╭─ RECORDED DATA

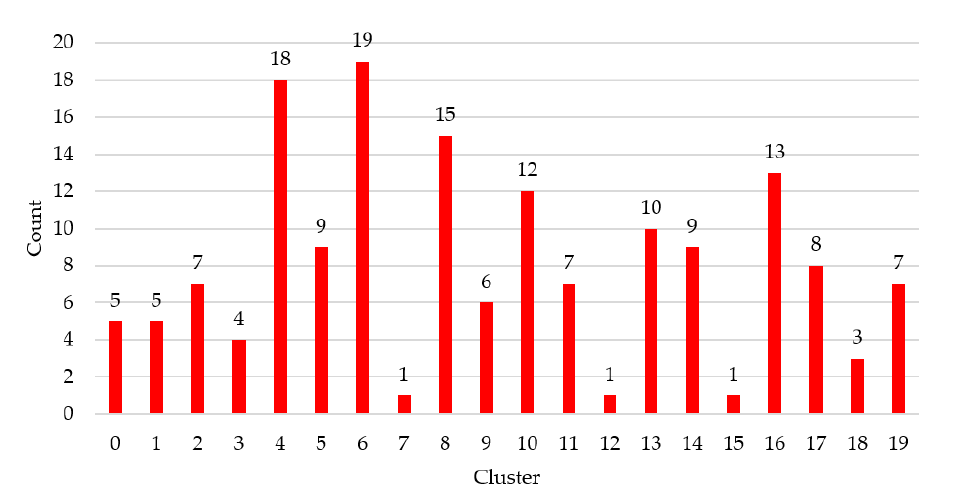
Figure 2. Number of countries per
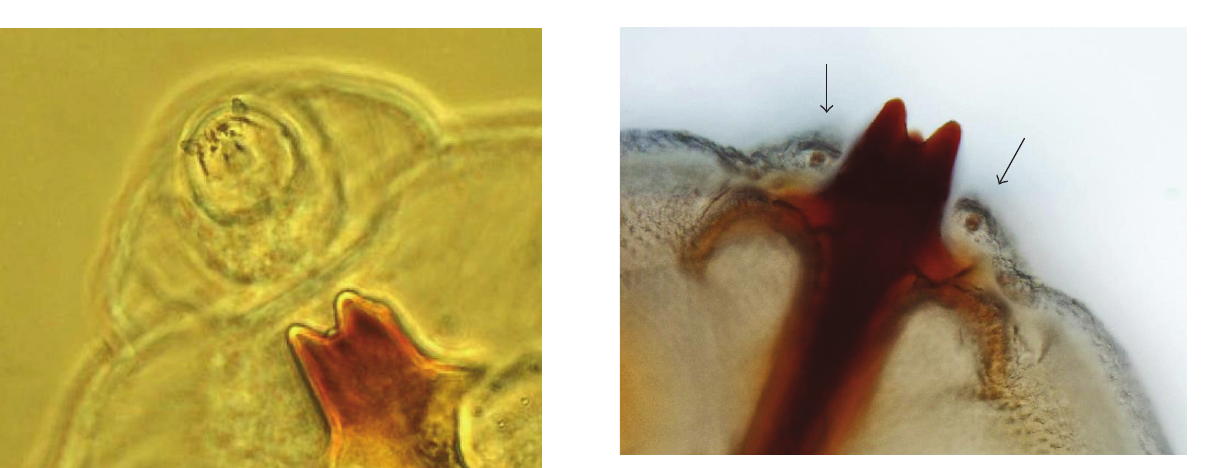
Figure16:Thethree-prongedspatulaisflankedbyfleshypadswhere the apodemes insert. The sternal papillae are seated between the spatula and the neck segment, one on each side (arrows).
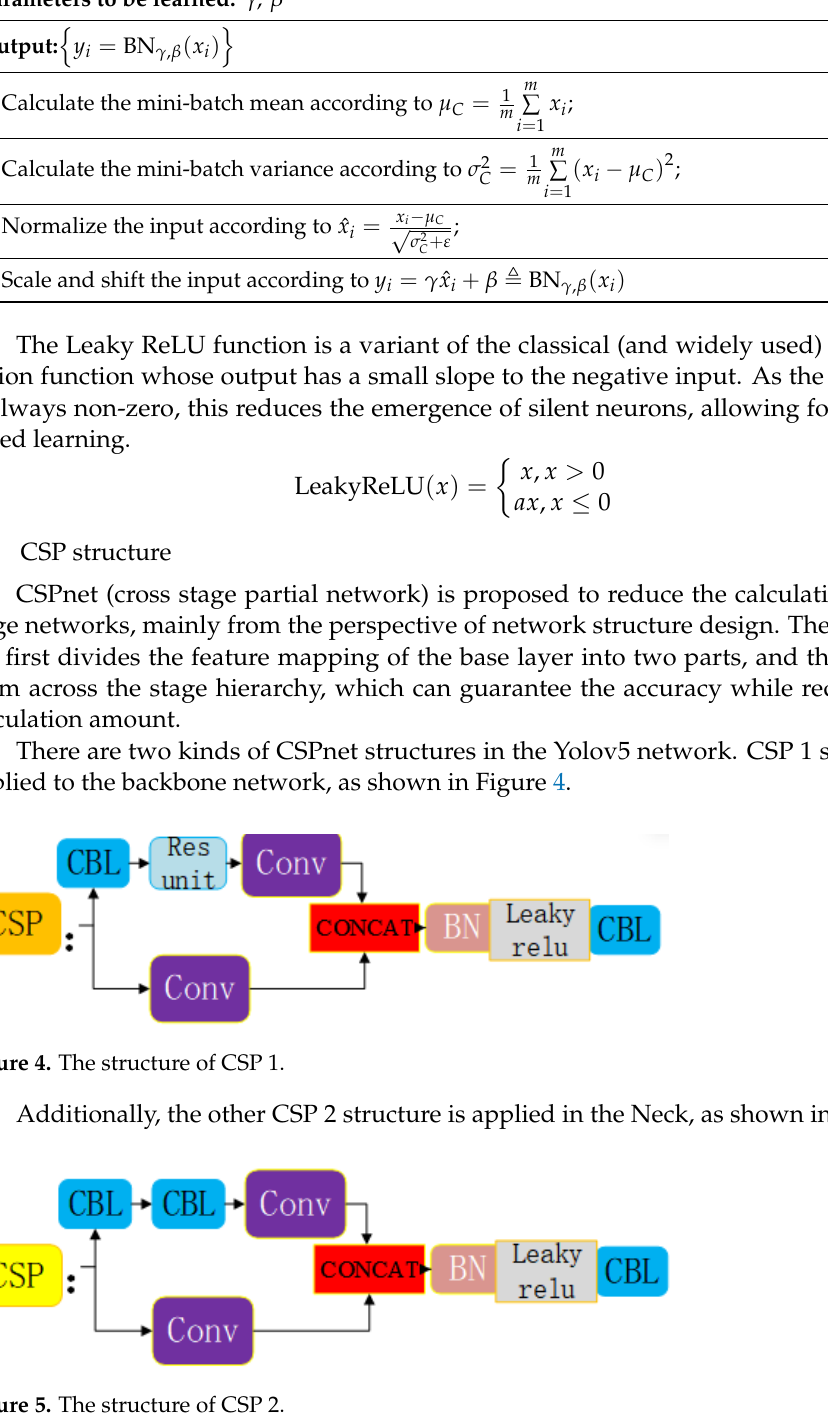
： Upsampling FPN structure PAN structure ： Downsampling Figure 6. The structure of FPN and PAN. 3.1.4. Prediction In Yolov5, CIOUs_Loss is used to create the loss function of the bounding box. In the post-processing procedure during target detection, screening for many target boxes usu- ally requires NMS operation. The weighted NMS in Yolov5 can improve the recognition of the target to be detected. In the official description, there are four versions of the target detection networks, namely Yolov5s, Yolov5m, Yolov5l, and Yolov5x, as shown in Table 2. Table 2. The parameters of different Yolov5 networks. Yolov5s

╰─

WORK TO BE COMPLETED: Give the listing again exactly, excluding pictures.

FINISHED TASK:
Figure 2. Number of countries per
Figure16:Thethree-prongedspatulaisflankedbyfleshypadswhere the apodemes insert. The sternal papillae are seated between the spatula and the neck segment, one on each side (arrows).
： Upsampling FPN structure PAN structure ： Downsampling Figure 6. The structure of FPN and PAN. 3.1.4. Prediction In Yolov5, CIOUs_Loss is used to create the loss function of the bounding box. In the post-processing procedure during target detection, screening for many target boxes usu- ally requires NMS operation. The weighted NMS in Yolov5 can improve the recognition of the target to be detected. In the official description, there are four versions of the target detection networks, namely Yolov5s, Yolov5m, Yolov5l, and Yolov5x, as shown in Table 2. Table 2. The parameters of different Yolov5 networks. Yolov5s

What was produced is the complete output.